Mancusi’s actions so enraged the metal shop workers that they called for a full-scale strike. At first it was only B Block prisoners who refused to work, because it was men from their block who had been keeplocked. But when Mancusi locked down that entire cell block for striking, the next day almost all 450 of the men in the metal shop refused to work. Flustered, Mancusi called the commissioner of correction, Paul McGinnis, to make sure he knew of this prisoner recalcitrance. Rather uncharacteristically, Commissioner McGinnis decided not to further punish the strikers, and instead agreed to talk with them once they had elected two representatives to present their position. Thanks to those discussions, those who were making 6 cents in Attica’s metal shop got a raise to 25, and the maximum allowable hourly rate went from 29 cents to $1 per day.53
The prison metal shop (Courtesy of the Democrat and Chronicle)

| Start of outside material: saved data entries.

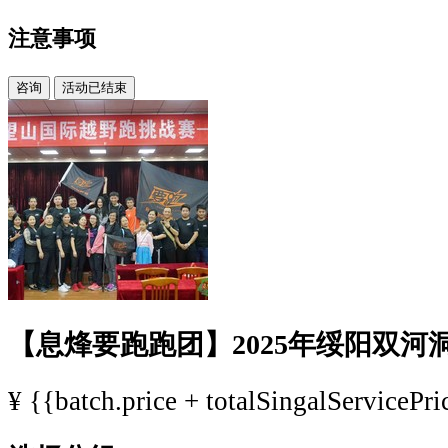
注意事项
咨询
活动已结束
【息烽要跑跑团】2025年绥阳双河
¥
{{batch.price + totalSingalServicePri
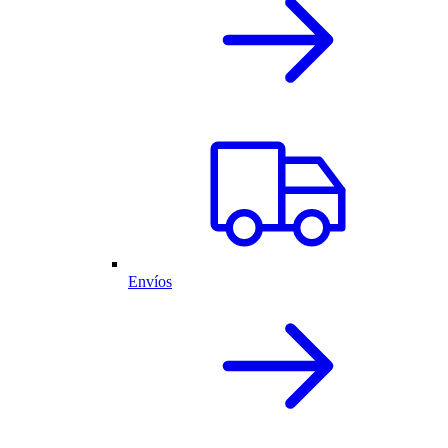
Envíos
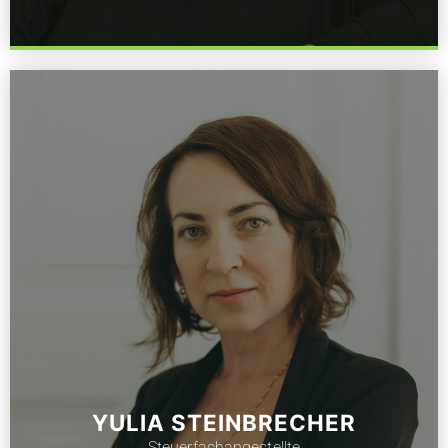
YULIA STEINBRECHER
Steuerfachangestellte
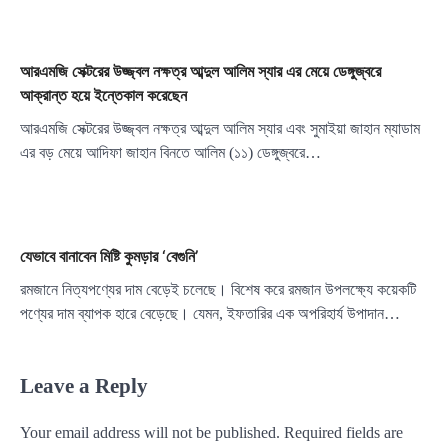
আরএমজি সেক্টরের উজ্জ্বল নক্ষত্র আব্দুল আলিম স্যার এর মেয়ে ডেঙ্গুজ্বরে
আক্রান্ত হয়ে ইন্তেকাল করেছেন
আরএমজি সেক্টরের উজ্জ্বল নক্ষত্র আব্দুল আলিম স্যার এবং সুমাইয়া জাহান ম্যাডাম
এর বড় মেয়ে আদিফা জাহান বিনতে আলিম (১১) ডেঙ্গুজ্বরে…
যেভাবে বানাবেন মিষ্টি কুমড়ার ‘বেগুনি’
রমজানে নিত্যপণ্যের দাম বেড়েই চলেছে। বিশেষ করে রমজান উপলক্ষ্যে কয়েকটি
পণ্যের দাম ব্যাপক হারে বেড়েছে। যেমন, ইফতারির এক অপরিহার্য উপাদান…
Leave a Reply
Your email address will not be published.
Required fields are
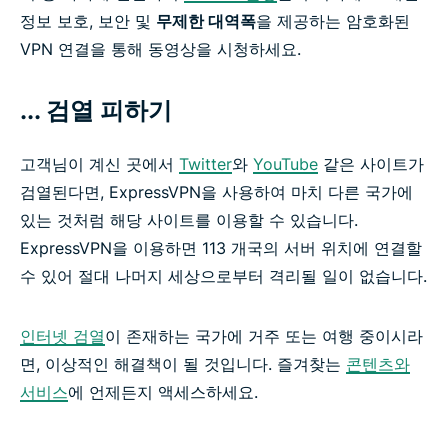
정보 보호, 보안 및
무제한 대역폭
을 제공하는 암호화된
VPN 연결을 통해 동영상을 시청하세요.
... 검열 피하기
고객님이 계신 곳에서
Twitter
와
YouTube
같은 사이트가
검열된다면, ExpressVPN을 사용하여 마치 다른 국가에
있는 것처럼 해당 사이트를 이용할 수 있습니다.
ExpressVPN을 이용하면 113 개국의 서버 위치에 연결할
수 있어 절대 나머지 세상으로부터 격리될 일이 없습니다.
인터넷 검열
이 존재하는 국가에 거주 또는 여행 중이시라
면, 이상적인 해결책이 될 것입니다. 즐겨찾는
콘텐츠와
서비스
에 언제든지 액세스하세요.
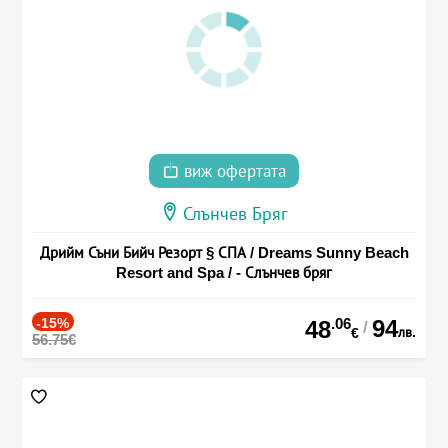
виж офертата
Слънчев Бряг
Дрийм Съни Бийч Резорт § СПА / Dreams Sunny Beach
Resort and Spa / - Слънчев бряг
-15%
.06
94
48
/
лв.
€
56.75€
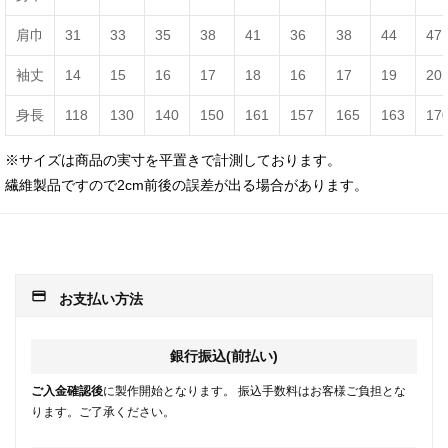
肩巾
31
33
35
38
41
36
38
44
47
袖丈
14
15
16
17
18
16
17
19
20
身長
118
130
140
150
161
157
165
163
17
※サイズは商品の実寸を平置きで計測しております。
繊維製品ですので2cm前後の誤差が出る場合があります。
payment
お支払い方法
銀行振込(前払い)
ご入金確認後
に製作開始となります。 振込手数料はお客様ご負担とな
ります。ご了承ください。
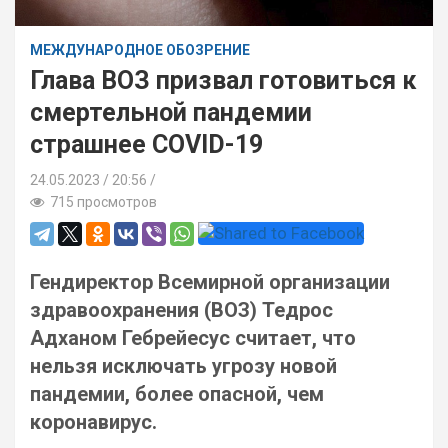
МЕЖДУНАРОДНОЕ ОБОЗРЕНИЕ
Глава ВОЗ призвал готовиться к
смертельной пандемии
страшнее COVID-19
24.05.2023
20:56 /
715 просмотров
Гендиректор Всемирной организации
здравоохранения (ВОЗ) Тедрос
Адханом Гебрейесус считает, что
нельзя исключать угрозу новой
пандемии, более опасной, чем
коронавирус.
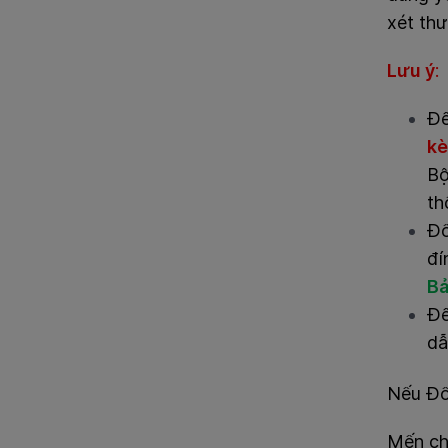
xét th
Lưu ý
:
Đê
ke
Bô
th
Đố
đi
Bả
Để
dâ
Nếu Đố
Mến ch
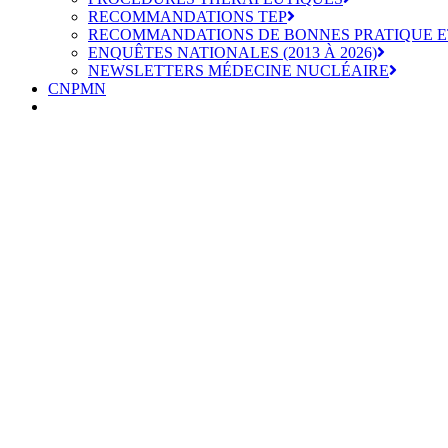
RECOMMANDATIONS TEP
RECOMMANDATIONS DE BONNES PRATIQUE E
ENQUÊTES NATIONALES (2013 À 2026)
NEWSLETTERS MÉDECINE NUCLÉAIRE
CNPMN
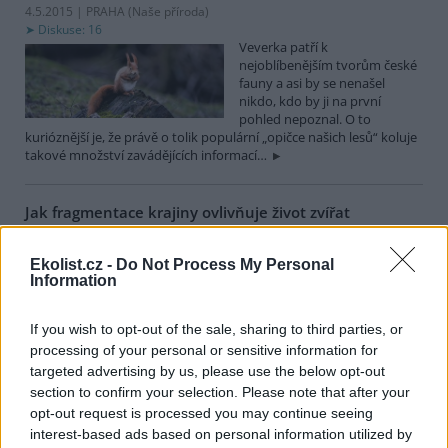
4.5.2015 | PRAHA (
Naše příroda
)
Diskuse: 16
Veverka patří k
nejoblíbenějším tvorům české
fauny a asi by se nenašel
nikdo, kdo by ji na první
pohled nepoznal. O to
kurióznější je, že právě o tolik populární „opičce našich lesů“ koluje
takové množství zavádějících informací…
Jak fragmentace krajiny ovlivňuje život zvířat
21.4.2015 (
Naše příroda
)
Zkusili jste se někdy podívat na
Ekolist.cz -
Do Not Process My Personal
mapu České republiky?
Information
Letecký pohled na krajinu
mnohdy dává našemu chápání
dějů v ní docela zajímavý
If you wish to opt-out of the sale, sharing to third parties, or
rozměr. Na většině území je naše krajina silně fragmentovaná a
processing of your personal or sensitive information for
stejnorodé krajinné celky v ní nacházíme pouze v málo narušených
targeted advertising by us, please use the below opt-out
oblastech s omezeným vlivem lidské činnosti.
section to confirm your selection. Please note that after your
opt-out request is processed you may continue seeing
interest-based ads based on personal information utilized by
Nejstarší organismy v Podyjí jsou staré stovky let,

But the metal shop strike of 1970 proved a pyrrhic victory. Even though the metal shop workers had protested peacefully, and had assured COs when they began that they intended no harm and “merely wanted to demonstrate the extent of their grievances,” Superintendent Mancusi was determined to make them pay for their actions. In the wake of this rebellion, once Commissioner McGinnis had returned to Albany, Mancusi suddenly transferred a numbe
r of the strikers whom he had previously keeplocked over to the dreaded Housing Block Z.54
Mancusi viewed prisoner activism as the work of black militant troublemakers who needed to be watched with particular care and shut up the instant they spoke out.55 His perspective mirrored that of an increasing number of state and national politicians by the year 1970. It was past time, they believed, to get tough on anyone who bucked authority, and even tougher on anyone who had broken a law.
2
Responding to Resistance
In the early 1960s, Northern cities including Philadelphia, Rochester, and New York, were the sites of particularly intense urban rebellions against seemingly intractable discrimination and the lack of jobs, as well as against the abusive actions of law enforcement.1 Although Northern politicians had been relatively sympathetic when such racial uprisings rocked Southern cities like Birmingham, Alabama, when they witnessed upheaval in their own downtowns they were greatly unnerved. Northern politicians very quickly began responding to the unrest and anger they saw on their city streets just as their Southern counterparts had: they sought to discredit these protests as the behavior of a criminal element bent on destruction. By 1965, politicians from both North and South, and from both major political parties, were routinely equating urban disorder with urban criminality. All agreed not only that crime was fast becoming the nation’s most serious problem, but also that it was well past time to wage a major new war against it.